SÃO PAULO, SP (FOLHAPRESS) - O governo Jair Bolsonaro (PL) publicou nesta quarta-feira (29) uma portaria em que estabelece critérios para utilização de imóveis funcionais da Presidência da República.
A portaria compila determinações anteriores sobre o tema e detalha os deveres do permissionário, os prazos, os critérios de desempate entre servidores para definir quem poderá ocupar os imóveis.

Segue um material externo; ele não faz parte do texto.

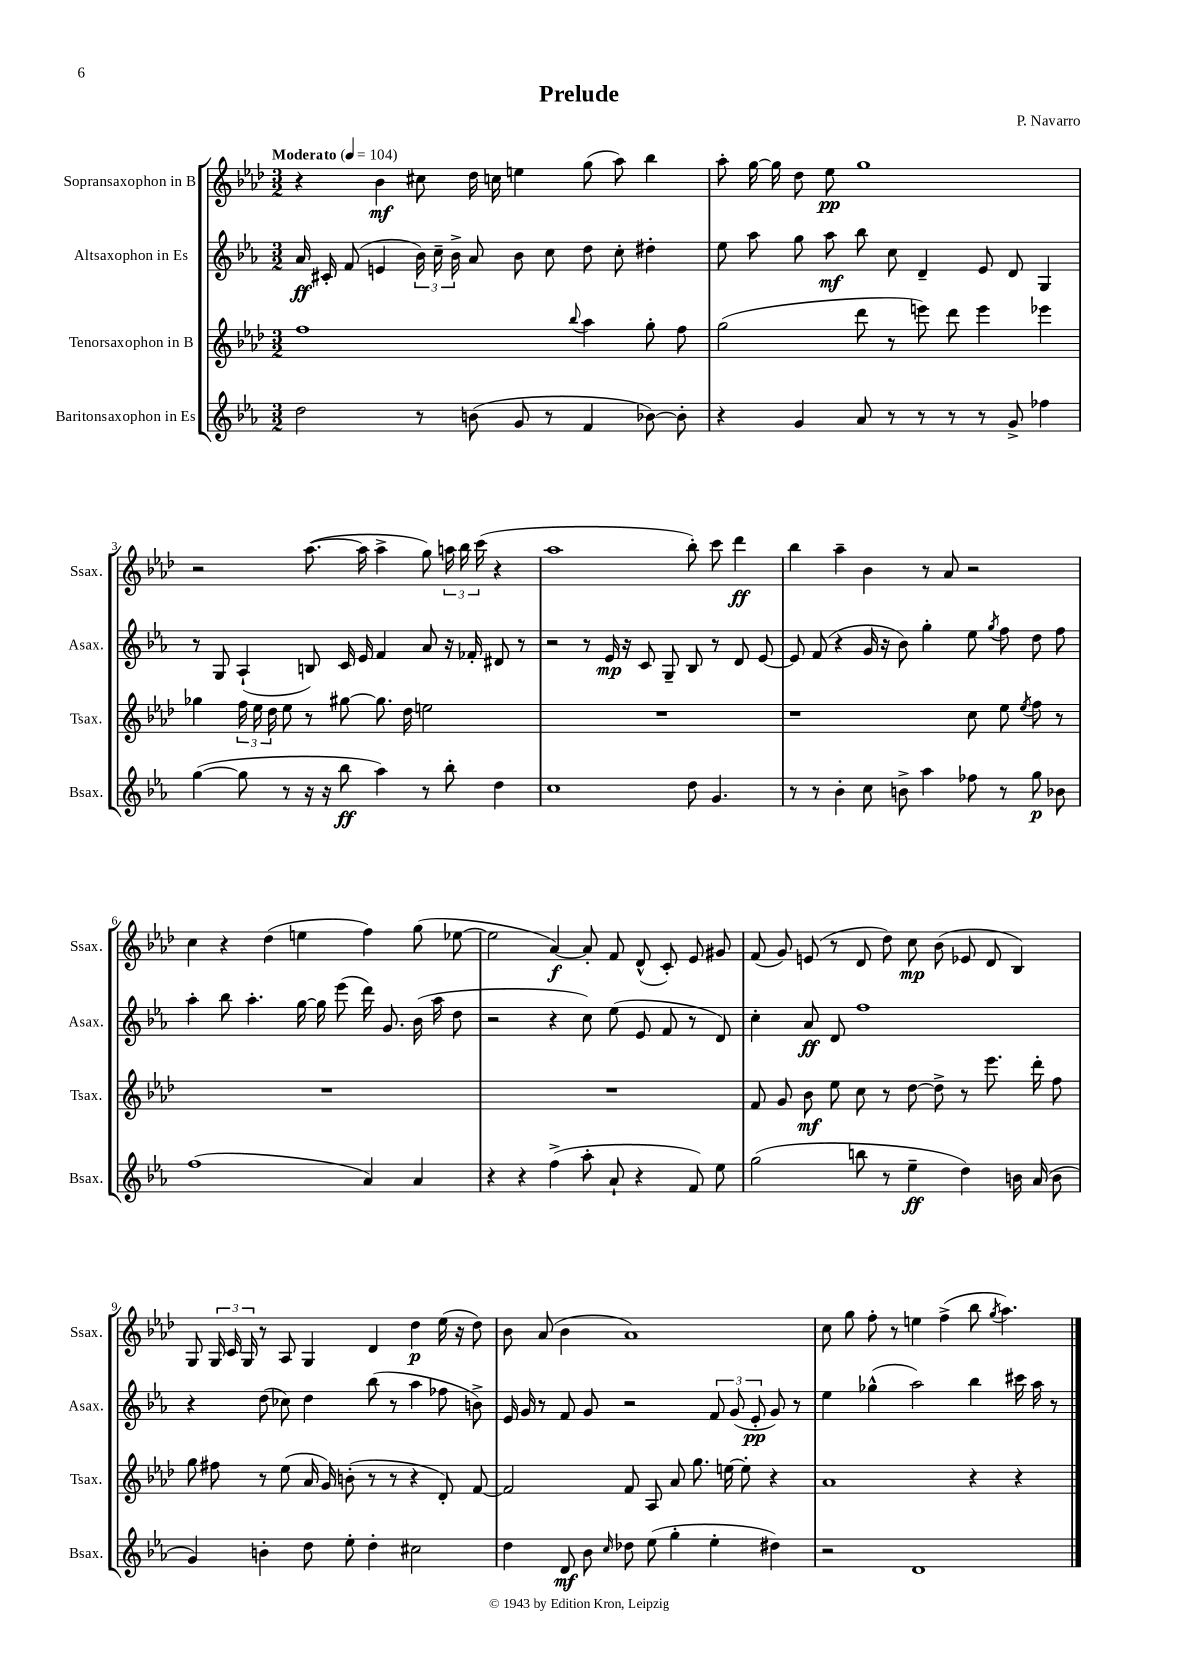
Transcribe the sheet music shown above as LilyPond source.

\header { title = "Prelude" composer = "P. Navarro" }
<<
\new StaffGroup <<
\new Staff = "s0" \with { instrumentName = "Sopransaxophon in B" shortInstrumentName = "Ssax." } {
    \clef treble \key aes \major \numericTimeSignature \time 3/2 \tempo "Moderato" 4 = 104
    \autoBeamOff r4 bes'4\mf cis''8 des''16 c''16 e''4 g''8( aes''8) bes''4 |
    aes''8-. g''16~ g''16 des''8 ees''8\pp g''1 |
    r2 aes''8.~( aes''16 aes''4-> g''8) \tuplet 3/2 { a''16 bes''16 c'''16( } r4 |
    aes''1 bes''8-.) c'''8 des'''4\ff |
    bes''4 aes''4-- bes'4 r8 aes'8 r2 |
    c''4 r4 des''4( e''4 f''4) g''8( ees''8~ |
    ees''2 aes'4~\f) aes'8-. f'8 des'8-^( c'8-.) ees'8 gis'8 |
    f'8( g'8) e'8( r8 des'8 des''8) c''8\mp bes'8( ees'8 des'8 bes4) |
    g8 \tuplet 3/2 { g16 c'16 g16 } r8 aes8 g4 des'4 des''4\p ees''16( r16 des''8) |
    bes'8 aes'8( bes'4 aes'1) |
    c''8 g''8 f''8-. r8 e''4 f''4->( bes''8 \acciaccatura { g''8 } aes''4.) \bar "|." |
}
\new Staff = "s1" \with { instrumentName = "Altsaxophon in Es" shortInstrumentName = "Asax." } {
    \clef treble \key ees \major \numericTimeSignature \time 3/2
    \autoBeamOff aes'16\ff cis'16-. f'8( e'4 \tuplet 3/2 { bes'16) c''16-- bes'16-> } aes'8 bes'8 c''8 d''8 c''8-. dis''4-. |
    ees''8 aes''8 g''8 aes''8\mf bes''8 c''8 d'4-- ees'8 d'8 g4 |
    r8 g8 aes4-!( b8) c'16 ees'16 f'4 aes'8 r16 fes'16-. dis'8 r8 |
    r2 r8 ees'16\mp r16 c'8 g8-- bes8 r8 d'8 ees'8~ |
    ees'8 f'8( r4 g'16 r16 bes'8) g''4-. ees''8 \acciaccatura { g''8 } f''8 d''8 f''8 |
    aes''4-. bes''8 aes''4.-. g''16~ g''16 ees'''8( d'''16) g'8. bes'16( aes''16 d''8 |
    r2 r4 c''8) ees''8( ees'8 f'8 r8 d'8) |
    c''4-. aes'8\ff d'8 f''1 |
    r4 d''8( ces''8) d''4 bes''8( r8 aes''4 fes''8 b'8->) |
    ees'16 g'16 r8 f'8 g'8 r2 \tuplet 3/2 { f'8 g'8( ees'8-.\pp } g'8) r8 |
    ees''4 ges''4-^( aes''2) bes''4 cis'''16 aes''16 r8 \bar "|." |
}
\new Staff = "s2" \with { instrumentName = "Tenorsaxophon in B" shortInstrumentName = "Tsax." } {
    \clef treble \key aes \major \numericTimeSignature \time 3/2
    \autoBeamOff f''1 \appoggiatura { bes''8 } aes''4 g''8-. f''8 |
    g''2( des'''8 r8 e'''8) des'''8 e'''4 ees'''4 |
    ges''4 \tuplet 3/2 { f''16 ees''16 des''16 } ees''8 r8 gis''8~ gis''8. des''16 e''2 |
    R1. |
    r1 c''8 ees''8 \acciaccatura { ees''8 } f''8 r8 |
    R1. |
    R1. |
    f'8 g'8 bes'8\mf ees''8 c''8 r8 des''8~ des''8-> r8 ees'''8. des'''16-. f''8 |
    g''8 fis''8 r8 ees''8( aes'16 g'16) b'8-.( r8 r8 r4 des'8-.) f'8~ |
    f'2 f'8 aes8 aes'8 g''8. e''16~ e''8-. r4 |
    aes'1 r4 r4 \bar "|." |
}
\new Staff = "s3" \with { instrumentName = "Baritonsaxophon in Es" shortInstrumentName = "Bsax." } {
    \clef treble \key ees \major \numericTimeSignature \time 3/2
    \autoBeamOff d''2 r8 b'8( g'8 r8 f'4 bes'8~) bes'8-. |
    r4 g'4 aes'8 r8 r8 r8 r8 g'8-> fes''4 |
    g''4~( g''8 r8 r16 r16 bes''8\ff aes''4) r8 bes''8-. d''4 |
    c''1 d''8 g'4. |
    r8 r8 bes'4-. c''8 b'8-> aes''4 fes''8 r8 g''8\p bes'8 |
    f''1( aes'4) aes'4 |
    r4 r4 f''4->( aes''8-. aes'8-! r4 f'8) ees''8 |
    g''2( b''8 r8 ees''4--\ff d''4) b'16 aes'16( b'8 |
    g'4) b'4-. d''8 ees''8-. d''4-. cis''2 |
    d''4 d'8\mf bes'8 \grace { c''16 } des''8 ees''8( g''4-. ees''4-. dis''4) |
    r2 d'1 \bar "|." |
}
>>
>>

Um dos artigos da portaria estabelece que é vedada a cessão de uso de imóvel funcional a servidor quando ele ou seu cônjuge for proprietário ou cessionário de imóvel residencial em Brasília.
O artigo coloca como exceções os ministros e o Advogado-Geral da União, que, portanto, poderão solicitar imóveis funcionais mesmo se tiverem residências em Brasília, o que já estava definido no decreto 980/1993.
O jornal Folha de S.Paulo revelou em janeiro de 2018 que Bolsonaro, à época deputado, recebia auxílio-moradia da Câmara mesmo tendo um imóvel em Brasília.
Questionado se usou o dinheiro do benefício para comprar seu apartamento, ele respondeu: "Como eu estava solteiro naquela época, esse dinheiro de auxílio moradia eu usava pra comer gente".
Na mesma entrevista, disse que venderia seu imóvel próprio e pediria um apartamento funcional à Câmara.
A portaria estabelece que os ministros têm prioridade nos pedidos de imóveis funcionais, seguidos por ocupantes de cargos de natureza especial na Presidência e por ocupantes de cargos em comissão do Grupo-Direção e Assessoramento Superiores na Presidência.
Também não poderá utilizar imóveis funcionais quem estiver devendo qualquer valor à União em decorrência de utilização anterior desses espaços, ocupando outro imóvel funcional ou recebendo auxílio-moradia.
A portaria foi assinada pela Secretaria Especial de Administração da Secretaria-Geral da Presidência.